## TASK DESCRIPTION
Exactly as they appear, copy the lines from the start of the entries below to the line containing "### Chapter 1", both ends included.

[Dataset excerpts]
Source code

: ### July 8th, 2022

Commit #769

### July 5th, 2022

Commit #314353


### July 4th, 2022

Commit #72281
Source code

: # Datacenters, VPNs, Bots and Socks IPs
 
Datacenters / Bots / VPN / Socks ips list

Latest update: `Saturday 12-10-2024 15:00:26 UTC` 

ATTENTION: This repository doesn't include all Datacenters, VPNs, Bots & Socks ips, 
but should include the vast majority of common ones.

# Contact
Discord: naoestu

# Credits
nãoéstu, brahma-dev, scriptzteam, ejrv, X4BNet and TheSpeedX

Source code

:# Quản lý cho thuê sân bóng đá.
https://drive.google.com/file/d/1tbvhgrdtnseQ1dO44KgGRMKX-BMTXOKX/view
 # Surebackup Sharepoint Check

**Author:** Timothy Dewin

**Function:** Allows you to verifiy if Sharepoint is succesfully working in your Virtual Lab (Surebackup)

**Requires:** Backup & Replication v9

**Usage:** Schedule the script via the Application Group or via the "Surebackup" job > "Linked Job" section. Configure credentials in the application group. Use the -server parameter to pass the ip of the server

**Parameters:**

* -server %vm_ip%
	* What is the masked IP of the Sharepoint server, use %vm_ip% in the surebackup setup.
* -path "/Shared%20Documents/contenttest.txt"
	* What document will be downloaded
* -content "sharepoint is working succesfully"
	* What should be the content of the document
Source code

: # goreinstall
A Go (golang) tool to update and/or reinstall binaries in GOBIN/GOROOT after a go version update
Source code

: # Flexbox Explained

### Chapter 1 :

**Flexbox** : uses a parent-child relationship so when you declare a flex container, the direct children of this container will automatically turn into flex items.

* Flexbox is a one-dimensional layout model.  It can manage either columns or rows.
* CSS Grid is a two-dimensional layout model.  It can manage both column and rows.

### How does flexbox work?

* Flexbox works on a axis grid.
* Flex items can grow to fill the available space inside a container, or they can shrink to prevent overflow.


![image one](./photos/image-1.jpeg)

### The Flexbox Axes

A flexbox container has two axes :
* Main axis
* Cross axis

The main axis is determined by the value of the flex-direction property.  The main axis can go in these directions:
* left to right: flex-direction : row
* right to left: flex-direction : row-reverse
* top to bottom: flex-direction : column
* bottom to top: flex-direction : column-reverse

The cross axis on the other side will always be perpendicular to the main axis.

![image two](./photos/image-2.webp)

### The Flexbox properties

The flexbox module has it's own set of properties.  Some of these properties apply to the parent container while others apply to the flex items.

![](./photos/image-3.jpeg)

## TASK OUTPUT
Source code

: ### July 8th, 2022

Commit #769

### July 5th, 2022

Commit #314353


### July 4th, 2022

Commit #72281
Source code

: # Datacenters, VPNs, Bots and Socks IPs
 
Datacenters / Bots / VPN / Socks ips list

Latest update: `Saturday 12-10-2024 15:00:26 UTC` 

ATTENTION: This repository doesn't include all Datacenters, VPNs, Bots & Socks ips, 
but should include the vast majority of common ones.

# Contact
Discord: naoestu

# Credits
nãoéstu, brahma-dev, scriptzteam, ejrv, X4BNet and TheSpeedX

Source code

:# Quản lý cho thuê sân bóng đá.
https://drive.google.com/file/d/1tbvhgrdtnseQ1dO44KgGRMKX-BMTXOKX/view
 # Surebackup Sharepoint Check

**Author:** Timothy Dewin

**Function:** Allows you to verifiy if Sharepoint is succesfully working in your Virtual Lab (Surebackup)

**Requires:** Backup & Replication v9

**Usage:** Schedule the script via the Application Group or via the "Surebackup" job > "Linked Job" section. Configure credentials in the application group. Use the -server parameter to pass the ip of the server

**Parameters:**

* -server %vm_ip%
	* What is the masked IP of the Sharepoint server, use %vm_ip% in the surebackup setup.
* -path "/Shared%20Documents/contenttest.txt"
	* What document will be downloaded
* -content "sharepoint is working succesfully"
	* What should be the content of the document
Source code

: # goreinstall
A Go (golang) tool to update and/or reinstall binaries in GOBIN/GOROOT after a go version update
Source code

: # Flexbox Explained

### Chapter 1 :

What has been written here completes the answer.